The three European powers warned that the move could jeopardize efforts to restart the Mideast peace process. Palestinians regard the areas where the homes will be built as part of their future independent homeland.
"Our clear expectation of all sides in the Middle East is that they refrain from anything that will make the resumption of negotiations more difficult," German Foreign Minister Guido Westerwelle said in a statement, calling Israel's settlement policy "a hindrance to the peace process."
A senior British diplomat said Israel's move was "provocative" and "deeply disappointing."
"The UK has been consistently clear that Israeli settlements are illegal under international law and by altering the situation on the ground are making the two state solution, with Jerusalem as a shared capital, increasingly hard to realize," British Foreign Office Minister Alistair Burt said.
France joined the criticism, saying the announcement came "in what is an already tense situation."
"It erodes the building of trust between the sides and constitutes an obstacle to a just peace, based on a two-state solution," the Foreign Ministry in Paris said.
Last week, during a meeting with Israeli Prime Minister Benjamin Netanyahu in Paris, French President Francois Hollande highlighted the importance of Israel stopping settlement building.
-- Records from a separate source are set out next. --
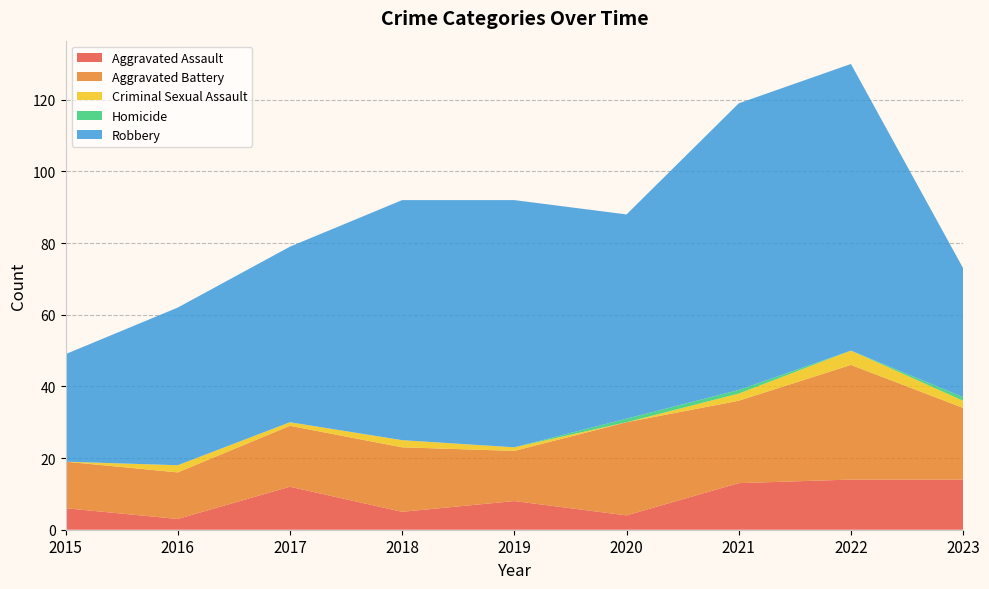

Reading left to right, transcribe all the data shown in this chart.

Aggravated Assault: 6	3	12	5	8	4	13	14	14
Aggravated Battery: 13	13	17	18	14	26	23	32	20
Criminal Sexual Assault: 0	2	1	2	1	0	2	4	2
Homicide: 0	0	0	0	0	1	1	0	1
Robbery: 30	44	49	67	69	57	80	80	36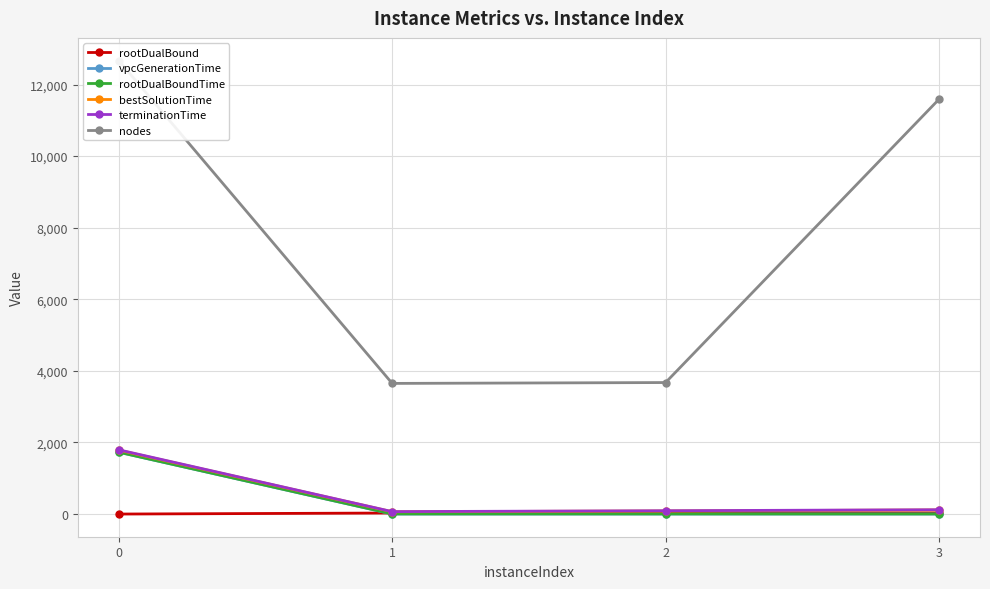

What is the difference between the maximum and minimum values in the terminationTime series?

1726.8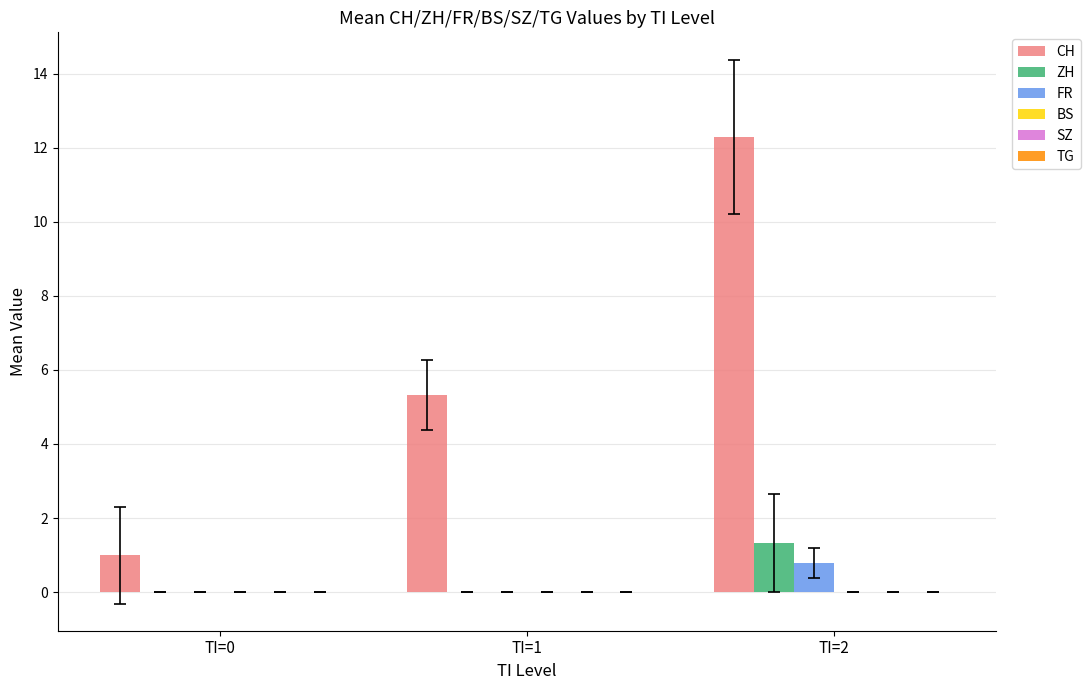

Reading left to right, extract all data points from this chart.

CH: TI=0=1.0	TI=1=5.3	TI=2=12.3
ZH: TI=0=0.0	TI=1=0.0	TI=2=1.3
FR: TI=0=0.0	TI=1=0.0	TI=2=0.8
Israel's government announcement Tuesday is seen as a signal to the Palestinians that they should consider the possible consequences of asking the UN General Assembly later this month to upgrade their status to non-member observer state.
The 193-member General Assembly is dominated by countries sympathetic to the Palestinian cause and the petition for a status upgrade is assured. Last year, the Palestinians failed to receive the necessary approval from the UN Security Council for their bid to become a full member state.
Israel insists the settlements issue will be resolved when borders are defined through negotiations. Unlike the Palestinians and the rest of the international community, it claims annexed east Jerusalem as part of its capital and does not consider the Jewish areas there to be settlements.
More than 500,000 Israelis have moved to the West Bank and east Jerusalem since Israel capturing those territories and Gaza in 1967. Israel withdrew soldiers and settlers from Gaza in 2005, but still controls access by air, sea and land, except for a crossing between Gaza and Egypt.